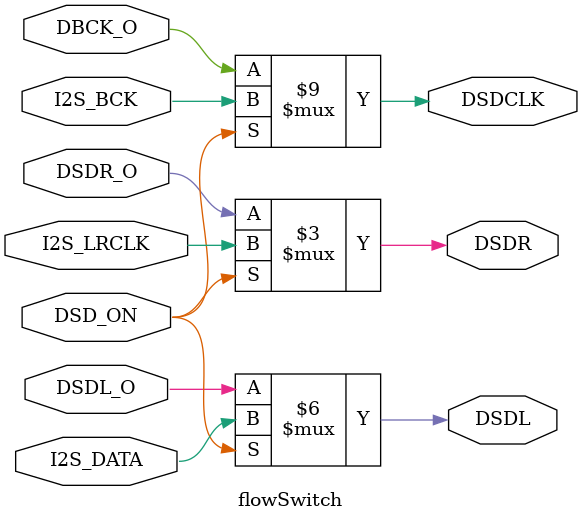
<source format=v>
module flowSwitch(
    DSDCLK,
    DSDL,
    DSDR,
	 DBCK_O,
	 DSDL_O,
	 DSDR_O,
	 I2S_BCK,
	 I2S_LRCLK,
	 I2S_DATA,
	 DSD_ON
);

input wire I2S_BCK;
input wire I2S_LRCLK;
input wire I2S_DATA;

input wire DSD_ON;

output reg DSDCLK;
output reg DSDL;
output reg DSDR;

input wire DBCK_O;
input wire DSDL_O;
input wire DSDR_O;

always @(*) begin
    if (DSD_ON) begin
		  DSDCLK <= I2S_BCK;
		  DSDL <= I2S_DATA;
		  DSDR <= I2S_LRCLK;
	 end
    else begin
		  DSDCLK <= DBCK_O;
		  DSDL <= DSDL_O;
		  DSDR <= DSDR_O;
	  end
end


endmodule
</source>
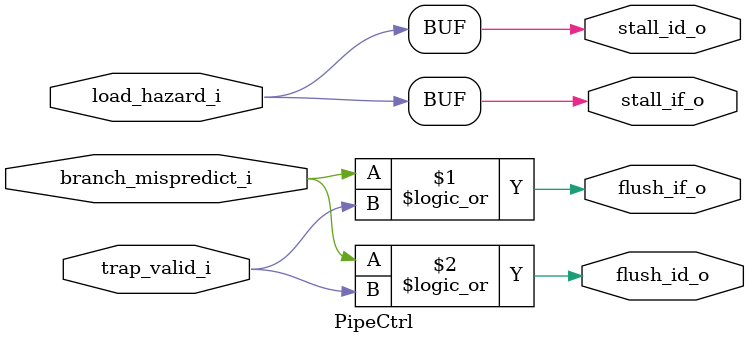
<source format=sv>
module PipeCtrl (
    input  logic branch_mispredict_i,
    input  logic trap_valid_i,
    input  logic load_hazard_i,
    output logic flush_if_o,
    output logic flush_id_o,
    output logic stall_if_o,
    output logic stall_id_o
);
    assign flush_if_o = branch_mispredict_i || trap_valid_i;
    assign flush_id_o = branch_mispredict_i || trap_valid_i;
    assign stall_if_o = load_hazard_i;
    assign stall_id_o = load_hazard_i;
endmodule

</source>
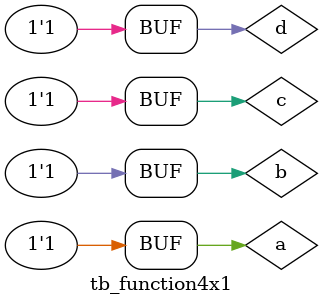
<source format=v>
/*--  *******************************************************
--  Computer Architecture Course, Laboratory Sources 
--  Amirkabir University of Technology (Tehran Polytechnic)
--  Department of Computer Engineering (CE-AUT)
--  https://ce[dot]aut[dot]ac[dot]ir
--  *******************************************************
--  All Rights reserved (C) 2019-2020
--  *******************************************************
--  Student ID  : 
--  Student Name: 
--  Student Mail: 
--  *******************************************************
--  Additional Comments:
--
--*/

/*-----------------------------------------------------------
---  Module Name:  Function Testbench
---  Description: Lab 05 Part 4 
-----------------------------------------------------------*/
`timescale 1 ns/1 ns


module tb_function4x1 ();

	
reg a;
reg b;
reg c;
reg d;
 
wire f;
	function4x1 test_function4x1 (.a(a), .b(b), .c(c), .d(d), .f(f));


	initial 
		begin
		
		a <= 1'b0; b <= 1'b0; c <= 1'b0; d <= 1'b0;
		# 10 ;
		
		a <= 1'b0; b <= 1'b0; c <= 1'b0; d <= 1'b1;
		# 10 ;
		
		a <= 1'b0; b <= 1'b0; c <= 1'b1; d <= 1'b0;
		# 10 ;
		
		a <= 1'b0; b <= 1'b0; c <= 1'b1; d <= 1'b1;
		# 10 ;
		
		a <= 1'b0; b <= 1'b1; c <= 1'b0; d <= 1'b0;
		# 10 ;
		
		a <= 1'b0; b <= 1'b1; c <= 1'b0; d <= 1'b1;
		# 10 ;
		
		a <= 1'b0; b <= 1'b1; c <= 1'b1; d <= 1'b0;
		# 10 ;
		
		a <= 1'b0; b <= 1'b1; c <= 1'b1; d <= 1'b1;
		# 10 ;
		
		a <= 1'b1; b <= 1'b0; c <= 1'b0; d <= 1'b0;
		# 10 ;
		
		a <= 1'b1; b <= 1'b0; c <= 1'b0; d <= 1'b1;
		# 10 ;
		
		a <= 1'b1; b <= 1'b0; c <= 1'b1; d <= 1'b0;
		# 10 ;
		
		a <= 1'b1; b <= 1'b0; c <= 1'b1; d <= 1'b1;
		# 10 ;
		
		a <= 1'b1; b <= 1'b1; c <= 1'b0; d <= 1'b0;
		# 10 ;
		
		a <= 1'b1; b <= 1'b1; c <= 1'b0; d <= 1'b1;
		# 10 ;
		
		a <= 1'b1; b <= 1'b1; c <= 1'b1; d <= 1'b0;
		# 10 ;
		
		a <= 1'b1; b <= 1'b1; c <= 1'b1; d <= 1'b1;
		# 10 ;
		
	end

endmodule


</source>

##############################

- [Instructions to follow]: Repeat all the records above exactly, leaving out any pictures.

- [Answer to this exercise]:
<source format=v>
module flowSwitch(
    DSDCLK,
    DSDL,
    DSDR,
	 DBCK_O,
	 DSDL_O,
	 DSDR_O,
	 I2S_BCK,
	 I2S_LRCLK,
	 I2S_DATA,
	 DSD_ON
);

input wire I2S_BCK;
input wire I2S_LRCLK;
input wire I2S_DATA;

input wire DSD_ON;

output reg DSDCLK;
output reg DSDL;
output reg DSDR;

input wire DBCK_O;
input wire DSDL_O;
input wire DSDR_O;

always @(*) begin
    if (DSD_ON) begin
		  DSDCLK <= I2S_BCK;
		  DSDL <= I2S_DATA;
		  DSDR <= I2S_LRCLK;
	 end
    else begin
		  DSDCLK <= DBCK_O;
		  DSDL <= DSDL_O;
		  DSDR <= DSDR_O;
	  end
end


endmodule
</source>
<source format=sv>
module PipeCtrl (
    input  logic branch_mispredict_i,
    input  logic trap_valid_i,
    input  logic load_hazard_i,
    output logic flush_if_o,
    output logic flush_id_o,
    output logic stall_if_o,
    output logic stall_id_o
);
    assign flush_if_o = branch_mispredict_i || trap_valid_i;
    assign flush_id_o = branch_mispredict_i || trap_valid_i;
    assign stall_if_o = load_hazard_i;
    assign stall_id_o = load_hazard_i;
endmodule

</source>
<source format=v>
/*--  *******************************************************
--  Computer Architecture Course, Laboratory Sources 
--  Amirkabir University of Technology (Tehran Polytechnic)
--  Department of Computer Engineering (CE-AUT)
--  https://ce[dot]aut[dot]ac[dot]ir
--  *******************************************************
--  All Rights reserved (C) 2019-2020
--  *******************************************************
--  Student ID  : 
--  Student Name: 
--  Student Mail: 
--  *******************************************************
--  Additional Comments:
--
--*/

/*-----------------------------------------------------------
---  Module Name:  Function Testbench
---  Description: Lab 05 Part 4 
-----------------------------------------------------------*/
`timescale 1 ns/1 ns


module tb_function4x1 ();

	
reg a;
reg b;
reg c;
reg d;
 
wire f;
	function4x1 test_function4x1 (.a(a), .b(b), .c(c), .d(d), .f(f));


	initial 
		begin
		
		a <= 1'b0; b <= 1'b0; c <= 1'b0; d <= 1'b0;
		# 10 ;
		
		a <= 1'b0; b <= 1'b0; c <= 1'b0; d <= 1'b1;
		# 10 ;
		
		a <= 1'b0; b <= 1'b0; c <= 1'b1; d <= 1'b0;
		# 10 ;
		
		a <= 1'b0; b <= 1'b0; c <= 1'b1; d <= 1'b1;
		# 10 ;
		
		a <= 1'b0; b <= 1'b1; c <= 1'b0; d <= 1'b0;
		# 10 ;
		
		a <= 1'b0; b <= 1'b1; c <= 1'b0; d <= 1'b1;
		# 10 ;
		
		a <= 1'b0; b <= 1'b1; c <= 1'b1; d <= 1'b0;
		# 10 ;
		
		a <= 1'b0; b <= 1'b1; c <= 1'b1; d <= 1'b1;
		# 10 ;
		
		a <= 1'b1; b <= 1'b0; c <= 1'b0; d <= 1'b0;
		# 10 ;
		
		a <= 1'b1; b <= 1'b0; c <= 1'b0; d <= 1'b1;
		# 10 ;
		
		a <= 1'b1; b <= 1'b0; c <= 1'b1; d <= 1'b0;
		# 10 ;
		
		a <= 1'b1; b <= 1'b0; c <= 1'b1; d <= 1'b1;
		# 10 ;
		
		a <= 1'b1; b <= 1'b1; c <= 1'b0; d <= 1'b0;
		# 10 ;
		
		a <= 1'b1; b <= 1'b1; c <= 1'b0; d <= 1'b1;
		# 10 ;
		
		a <= 1'b1; b <= 1'b1; c <= 1'b1; d <= 1'b0;
		# 10 ;
		
		a <= 1'b1; b <= 1'b1; c <= 1'b1; d <= 1'b1;
		# 10 ;
		
	end

endmodule


</source>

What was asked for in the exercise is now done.